*** Opening SUPPLIED INFORMATION ***
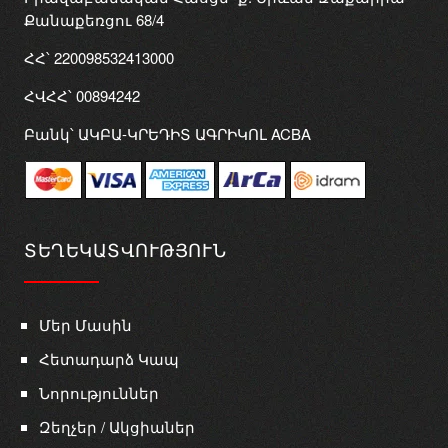
Քանաքեռցու 68/4
ՀՀ՝ 220098532413000
ՀՎՀՀ՝ 00894242
Բանկ՝ ԱԿԲԱ-ԿՐԵԴԻՏ ԱԳՐԻԿՈԼ ACBA
ՏԵՂԵԿԱՏՎՈՒԹՅՈՒՆ
Մեր Մասին
Հետադարձ Կապ
Նորություններ
Զեղչեր / Ակցիաներ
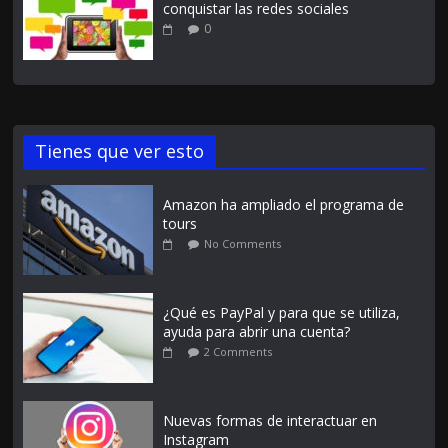
conquistar las redes sociales
0
Tienes que ver esto
Amazon ha ampliado el programa de
tours
No Comments
¿Qué es PayPal y para que se utiliza,
ayuda para abrir una cuenta?
2 Comments
Nuevas formas de interactuar en
Instagram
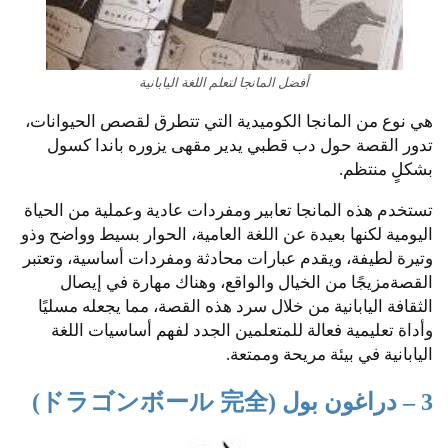
أفضل المانجا لتعلم اللغة اليابانية
هي نوع من المانجا الكوميدية التي تتطرق لقصص الحيوانات،
تدور القصة حول دب قطبي يدير مقهى يزوره باندا كسول
بشكلٍ منتظم.
تستخدم هذه المانجا تعابير ومفردات عادية وعملية من الحياة
اليومية لكنها بعيدة عن اللغة العامية، الحوار بسيط وواضح وذو
وتيرة لطيفة، ويقدم عبارات محادثة ومفردات أساسية، وتعتبر
القصةمزيجًا من الخيال والواقع، وهناك مهارة في إيصال
الثقافة اليابانية من خلال سرد هذه ​​القصة، مما يجعله مسليًا
وأداة تعليمية فعالة للمتعلمين الجدد لفهم أساسيات اللغة
اليابانية في بيئة مريحة وممتعة.
3 – دراغون بول (ドラゴンボール 完全)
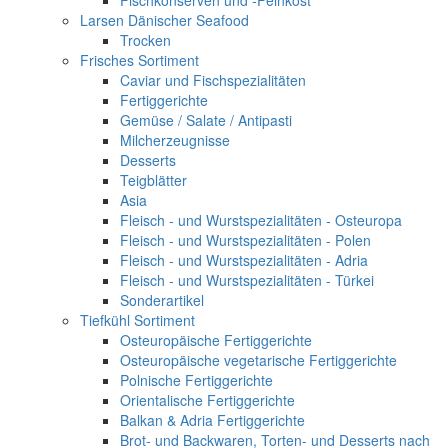
Fischkonserven und -Feinkost
Larsen Dänischer Seafood
Trocken
Frisches Sortiment
Caviar und Fischspezialitäten
Fertiggerichte
Gemüse / Salate / Antipasti
Milcherzeugnisse
Desserts
Teigblätter
Asia
Fleisch - und Wurstspezialitäten - Osteuropa
Fleisch - und Wurstspezialitäten - Polen
Fleisch - und Wurstspezialitäten - Adria
Fleisch - und Wurstspezialitäten - Türkei
Sonderartikel
Tiefkühl Sortiment
Osteuropäische Fertiggerichte
Osteuropäische vegetarische Fertiggerichte
Polnische Fertiggerichte
Orientalische Fertiggerichte
Balkan & Adria Fertiggerichte
Brot- und Backwaren, Torten- und Desserts nach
*** Closing SUPPLIED INFORMATION ***
What should come back is an exact copy of the lines above from the line with "هي نوع من المانجا" to the line with "Frisches Sortiment", both included, minus the pictures.

SOLUTION TO THE EXERCISE:
هي نوع من المانجا الكوميدية التي تتطرق لقصص الحيوانات،
تدور القصة حول دب قطبي يدير مقهى يزوره باندا كسول
بشكلٍ منتظم.
تستخدم هذه المانجا تعابير ومفردات عادية وعملية من الحياة
اليومية لكنها بعيدة عن اللغة العامية، الحوار بسيط وواضح وذو
وتيرة لطيفة، ويقدم عبارات محادثة ومفردات أساسية، وتعتبر
القصةمزيجًا من الخيال والواقع، وهناك مهارة في إيصال
الثقافة اليابانية من خلال سرد هذه ​​القصة، مما يجعله مسليًا
وأداة تعليمية فعالة للمتعلمين الجدد لفهم أساسيات اللغة
اليابانية في بيئة مريحة وممتعة.
3 – دراغون بول (ドラゴンボール 完全)
Fischkonserven und -Feinkost
Larsen Dänischer Seafood
Trocken
Frisches Sortiment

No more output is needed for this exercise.